In a knowledge worker economy the workers own the means of production. In effect, the factory walks out the door when they do. The only way to prevent it is to make sure the knowledge is shared very well among all workers, no one person is a gatekeeper, code is well maintained and high quality, and firing anyone who purposefully tries to "own" the knowledge before they can own it. That's the only way I've found to make sure the factory stays at your company.

It also means that you have to now treat programmers as the "talent" and not the "workers". Think movie star not factory worker and you'll do a lot better. It may seem retarded, but if you want smart creative people to work for you then treat them like smart creative people. Not like a rivet puncher at a factory.


This can't be emphasized enough. It's not enough that you have some technical wizard who is making everything happen at your startup. You have to make sure that the magic becomes a permanent asset, or you are going to get knocked back to the starting line when mr wizard leaves or when it's time to grow the team.

How to do this depends on the particular kind of work being done, but generally speaking you want maintainable code with lots of tests, and records of the valuable knowledge gained in the process.

It's not easy to get this out of most developers, particularly if you are not a developer yourself. If you ignore it, chances are very good it's not being done at all.


I agree that you don't want half of your company's knowledge to walk out the door. My point was that finding people that are blindly loyal (something you're very unlikely to do) isn't the solution. The solution is to engender an environment that earns loyalty and respect from your employees.

Also, I was really arguing against Mark using it as a filter for ruling out resumes. I just don't think it works in either the positive or negative case. As with most everything in life the answer is more nuanced. If you rule out an entire category of potential employees, you're just limiting yourself.


Most who are fairly paid, valued and treated as human beings won't "walk out". If they like the area and have friends and family close by and they are respected by the company, they will stay.

Disrespect them (low pay, no pay raises, no down time, 80 hour weeks all the time, uncertain/unstable company, etc) and they will leave.


>For a startup it is vital to not have half of your companys knowledge walk out the door.
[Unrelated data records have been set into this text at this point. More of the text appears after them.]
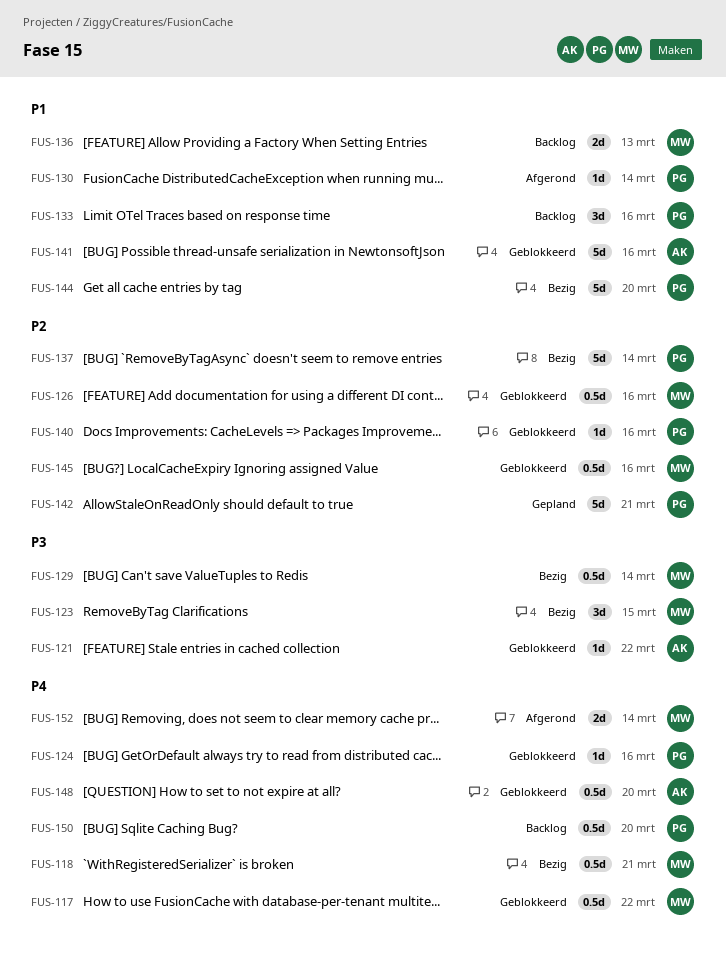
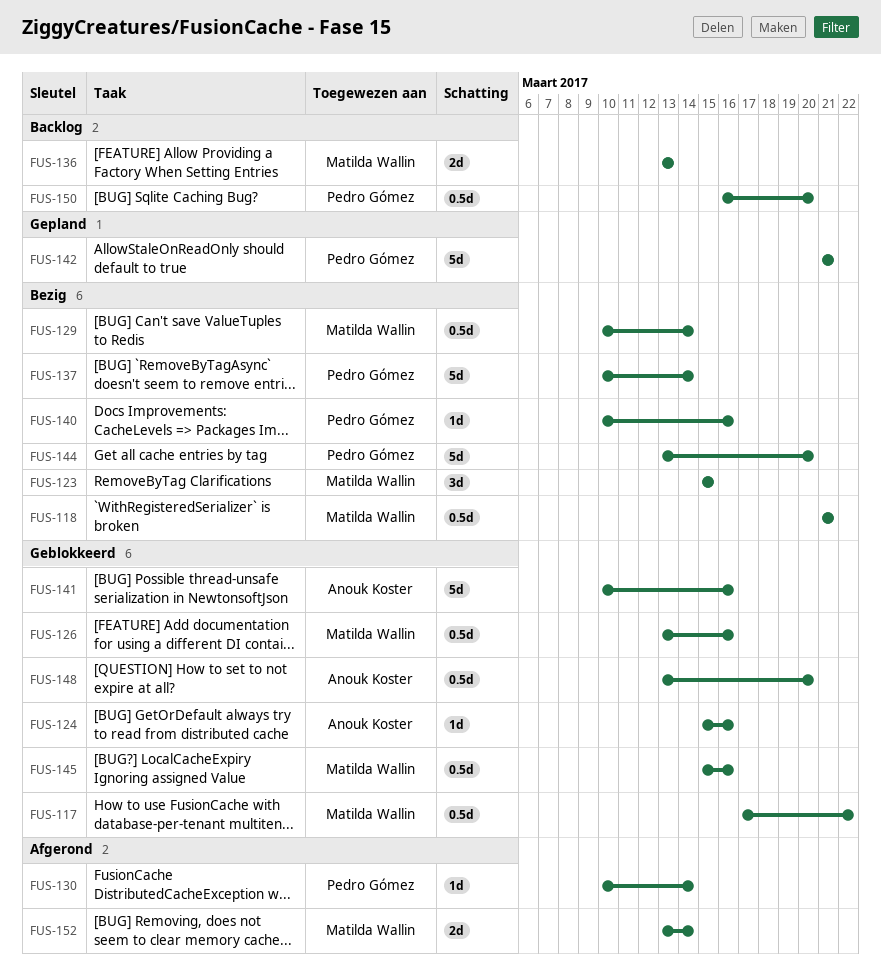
FUS-121: present -> none
FUS-124, owner: Pedro Gómez -> Anouk Koster
FUS-133: present -> none
FUS-140, status: Geblokkeerd -> Bezig

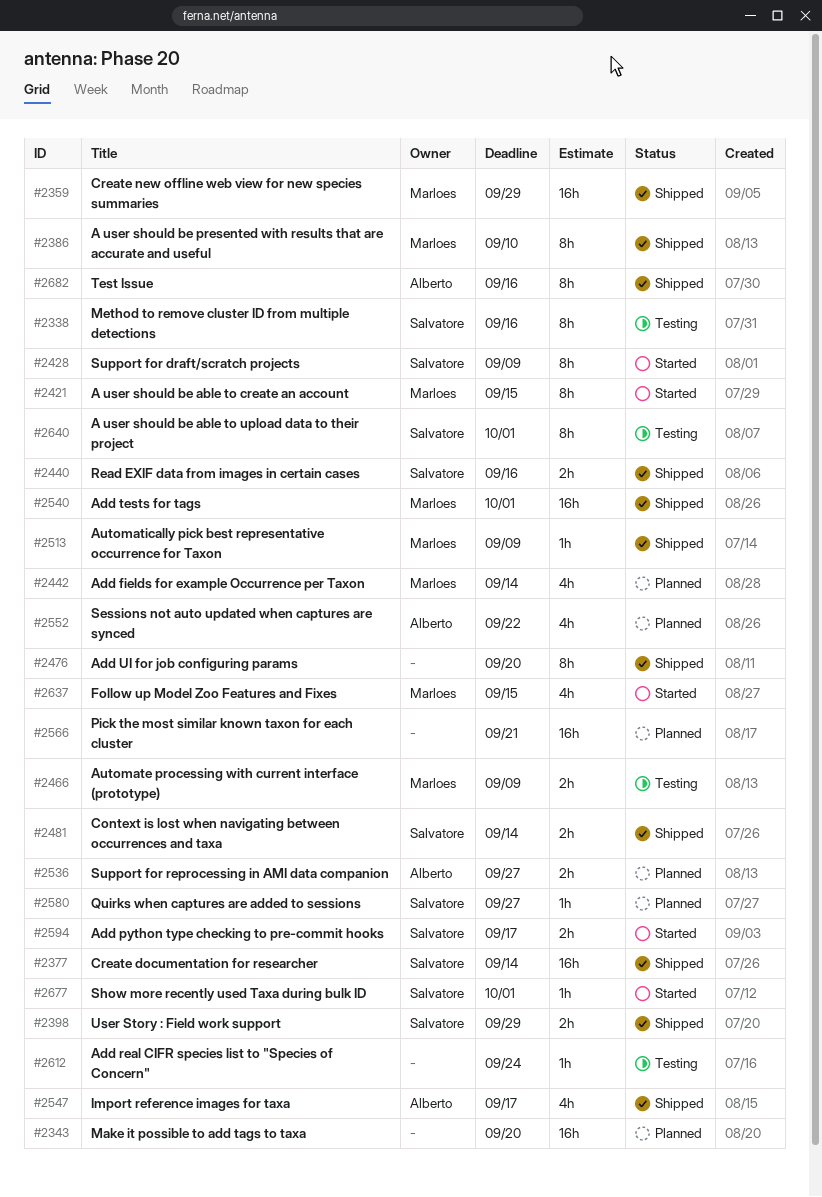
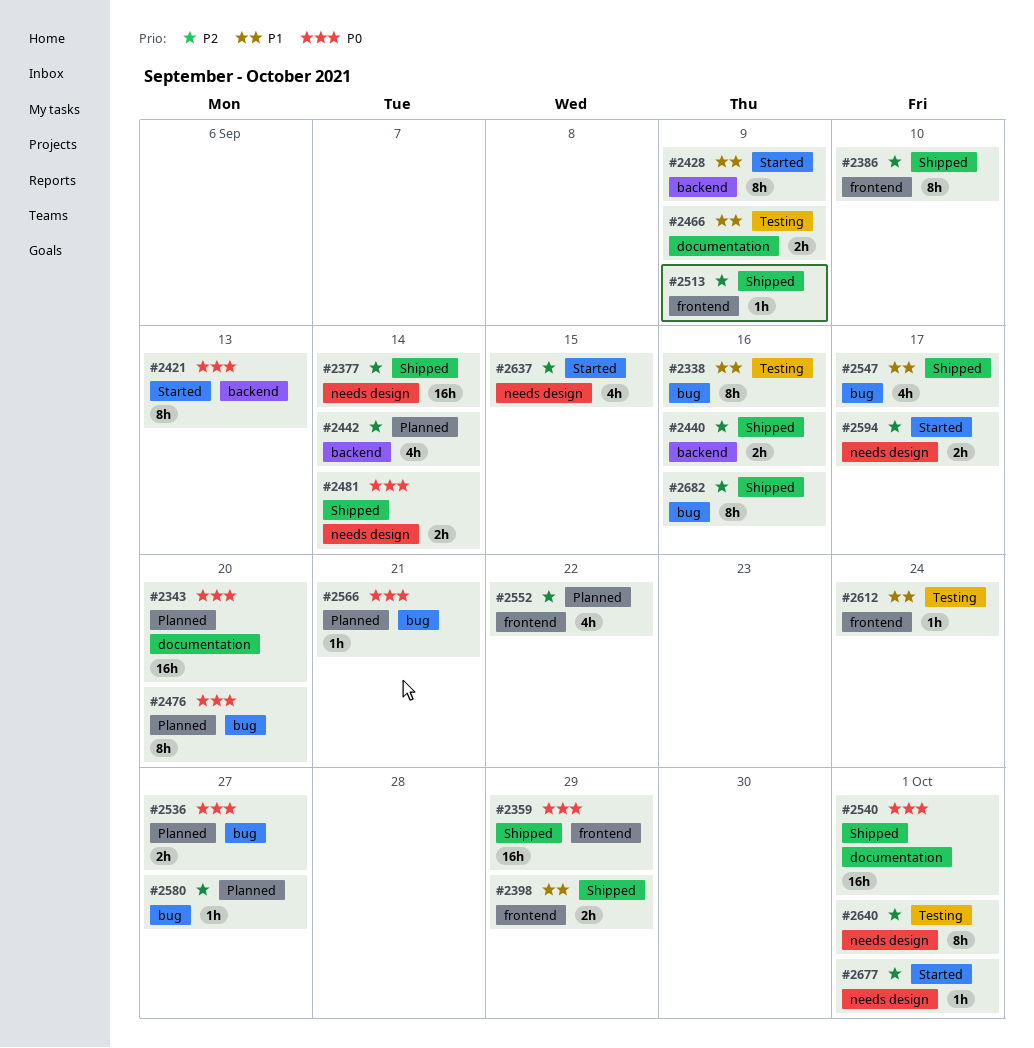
#2421, due: Sep 15 -> Sep 13
#2476, status: Shipped -> Planned
#2566, estimate: 16h -> 1h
This strikes me as putting the onus on the company to ensure that knowledge isn't monopolized (as a previous commentor suggests) and, perhaps more importantly, to ensure retention of key people.

One way is to provide ownership, perhaps in the case of a startup, literally, of the company and its outcome.

In effect, this is the difference between another (likely unequal share) co-founder and merely an employee. Even if such a co-founder moves on, there's a strong enough incentive not just to "walk out" and leave the company without access to that knowledge.